Living in the 1970s.
The 1970s coincided with a full-blown political, social and cultural change, experienced in a very particular way in Spain. It brought the opening to a new world, free, full of challenges and a lot of determination to build a new, committed and dynamic society. In this period, Sancal opened its doors at a time of entrepreneurial effervescence.
We are not getting sentimental. However, we want to pay tribute to the courage of Santiago Castaño, Sancal’s father-founder. From its humble, rural origins, we have not only achieved the feat of turning 50, but has also become an international company, a benchmark in the habitat sector.
At his early 20, Santiago set up a small upholstery workshop whose only product was Marie Antoinette style armchairs for vanity table. However, on his first trips to Milan, he discovered other ways of understanding upholstered furniture, concepts for a more revolutionary use of the spaces. Functional and flexible designs to fit into any home. Sancal began to manufacture modular sofas, responding in some way to the need for adaptability and experimentation at the time.
But let’s talk about aesthetics. How did we dwell in the 70s?
The 1970s brought a new vision of architecture and interior design, inspired by the abundant iconography of music, art and film.

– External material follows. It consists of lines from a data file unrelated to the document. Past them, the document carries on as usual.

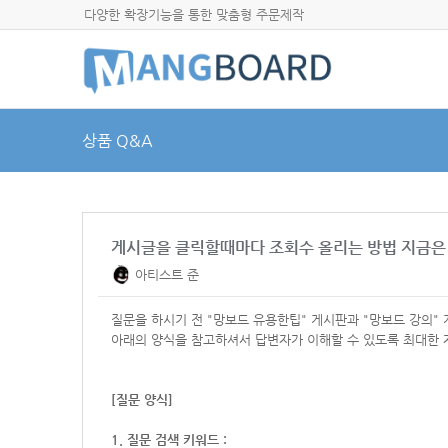
다양한 확장기능을 통한 맞춤형 주문제작
상품 Q&A
게시글을 클릭할때마다 조회수 올리는 방법 지금은
아티스트 준
질문을 하시기 전 "망보드 유용한팁" 게시판과 "망보드 강의"
아래의 양식을 참고하셔서
답변자가 이해할 수 있도록 최대한 
[질문 양식]
1. 질문 검색 키워드 :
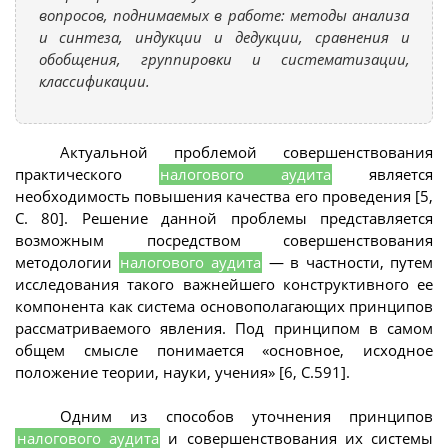
вопросов, поднимаемых в работе: методы анализа
и синтеза, индукции и дедукции, сравнения и
обобщения, группировки и систематизации,
классификации.
Актуальной проблемой совершенствования
практического
налогового аудита
является
необходимость повышения качества его проведения [5,
С. 80]. Решение данной проблемы представляется
возможным посредством совершенствования
методологии
налогового аудита
— в частности, путем
исследования такого важнейшего конструктивного ее
компонента как система основополагающих принципов
рассматриваемого явления. Под принципом в самом
общем смысле понимается «основное, исходное
положение теории, науки, учения» [6, С.591].
Одним из способов уточнения принципов
налогового аудита
и совершенствования их системы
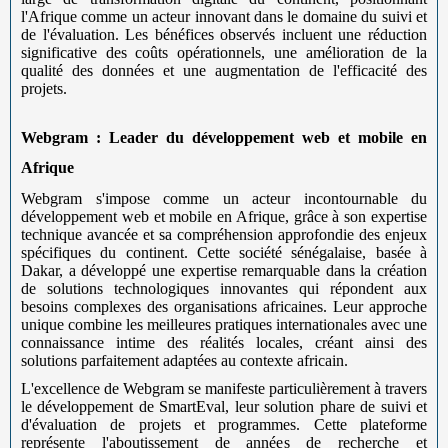
l'Afrique comme un acteur innovant dans le domaine du suivi et
de l'évaluation. Les bénéfices observés incluent une réduction
significative des coûts opérationnels, une amélioration de la
qualité des données et une augmentation de l'efficacité des
projets.
Webgram : Leader du développement web et mobile en
Afrique
Webgram s'impose comme un acteur incontournable du
développement web et mobile en Afrique, grâce à son expertise
technique avancée et sa compréhension approfondie des enjeux
spécifiques du continent. Cette société sénégalaise, basée à
Dakar, a développé une expertise remarquable dans la création
de solutions technologiques innovantes qui répondent aux
besoins complexes des organisations africaines. Leur approche
unique combine les meilleures pratiques internationales avec une
connaissance intime des réalités locales, créant ainsi des
solutions parfaitement adaptées au contexte africain.
L'excellence de Webgram se manifeste particulièrement à travers
le développement de SmartEval, leur solution phare de suivi et
d'évaluation de projets et programmes. Cette plateforme
représente l'aboutissement de années de recherche et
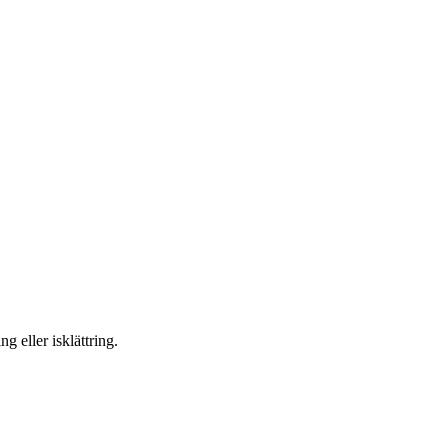
g eller isklättring.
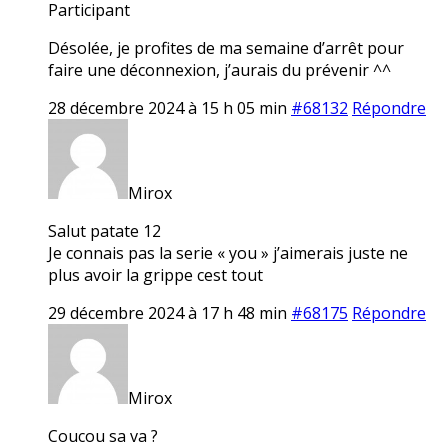
Participant
Désolée, je profites de ma semaine d’arrêt pour
faire une déconnexion, j’aurais du prévenir ^^
28 décembre 2024 à 15 h 05 min
#68132
Répondre
Mirox
Salut patate 12
Je connais pas la serie « you » j’aimerais juste ne
plus avoir la grippe cest tout
29 décembre 2024 à 17 h 48 min
#68175
Répondre
Mirox
Coucou sa va ?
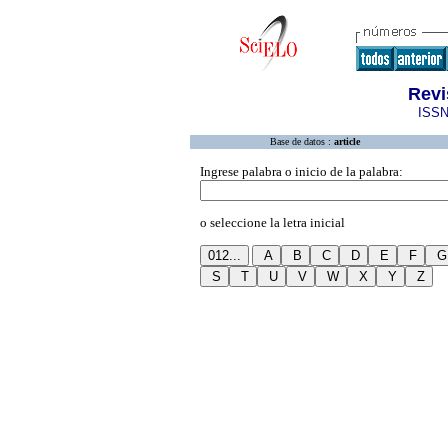
Revi
ISSN
Base de datos :
article
Ingrese palabra o inicio de la palabra:
o seleccione la letra inicial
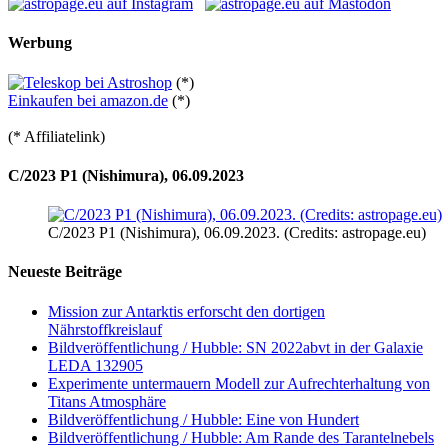
Werbung
(*)
Einkaufen bei amazon.de
(*)
(* Affiliatelink)
C/2023 P1 (Nishimura), 06.09.2023
C/2023 P1 (Nishimura), 06.09.2023. (Credits: astropage.eu)
Neueste Beiträge
Mission zur Antarktis erforscht den dortigen
Nährstoffkreislauf
Bildveröffentlichung / Hubble: SN 2022abvt in der Galaxie
LEDA 132905
Experimente untermauern Modell zur Aufrechterhaltung von
Titans Atmosphäre
Bildveröffentlichung / Hubble: Eine von Hundert
Bildveröffentlichung / Hubble: Am Rande des Tarantelnebels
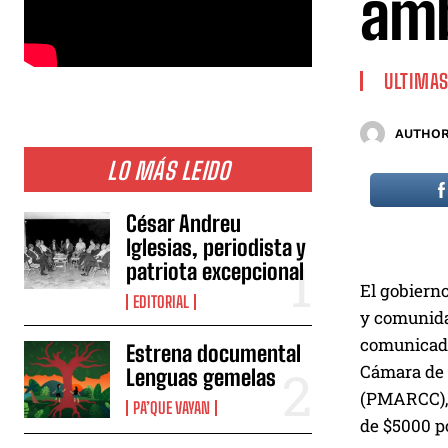
amb
ULTIMAS
AUTHOR
LO MÁS LEIDO
César Andreu
Iglesias, periodista y
patriota excepcional
El gobierno
EDITORIAL
y comunidad
comunicado
Estrena documental
Cámara de 
Lenguas gemelas
(PMARCC), 
PA’QUE VAYAN
de $5000 po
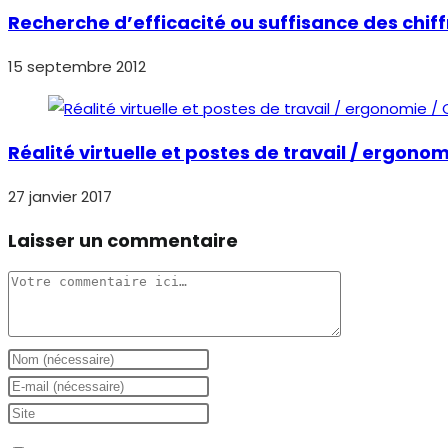
Recherche d’efficacité ou suffisance des chiff
15 septembre 2012
Réalité virtuelle et postes de travail / ergon
27 janvier 2017
Laisser un commentaire
Comment
Enter
your
Enter
name
your
Saisir
or
email
l’URL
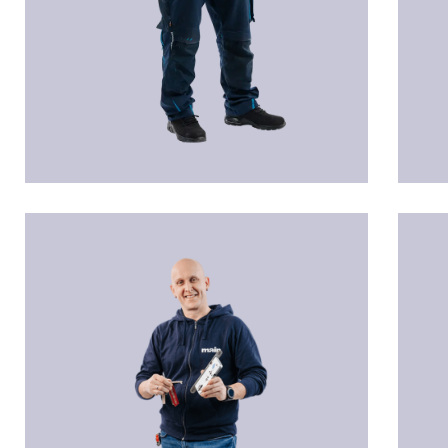
Jürgen-Markus BÖHM
Ale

In a certain sense, anything could be possible. Eclectic mixes, kitsch aesthectics… burst into homes and public spaces, reflecting a social explosion encouraged by freedom in the wider sense of the term. The proof of this is the coexistence of different styles, from boho to glam.
Natural materials, such as wood or wicker coexisted with synthetic finishes such as plastics, vinyl or other shiny elements.
Corduroy, velvet and bouclé textiles where the most fashionable upholstering options for sofas and armchairs. Furry textiles also made their way into homes in the form of cushions and other accessories.
Saturated colours and their bold combinations defined the interiors, like tan orange, mustard yellow or terracotta together with vibrant greens, bright reds or deep blues.
Geometric prints and patterns, psychedelic in some cases, flooded fashion and homes. From ties to curtains to wallpaper… daring, fun elements.
People wanted to have a good time whether on the dance floor or at home. Hence the increased prominence of the living room as a fluid space with modular seating system, playful poufs, light cantilever chairs and even bar stools. The multi-functionality of the space was a growing demand.
Architecturally, curved walls, organic windows and fireplaces, plaster shelves and small staircases brought dynamism to each room.
In short, it was an era of decorative excesses. With the perspective of time, some of these elements can inspire us. Although we should ignore some others. Does anyone remember the wall-to-wall carpeted toilets?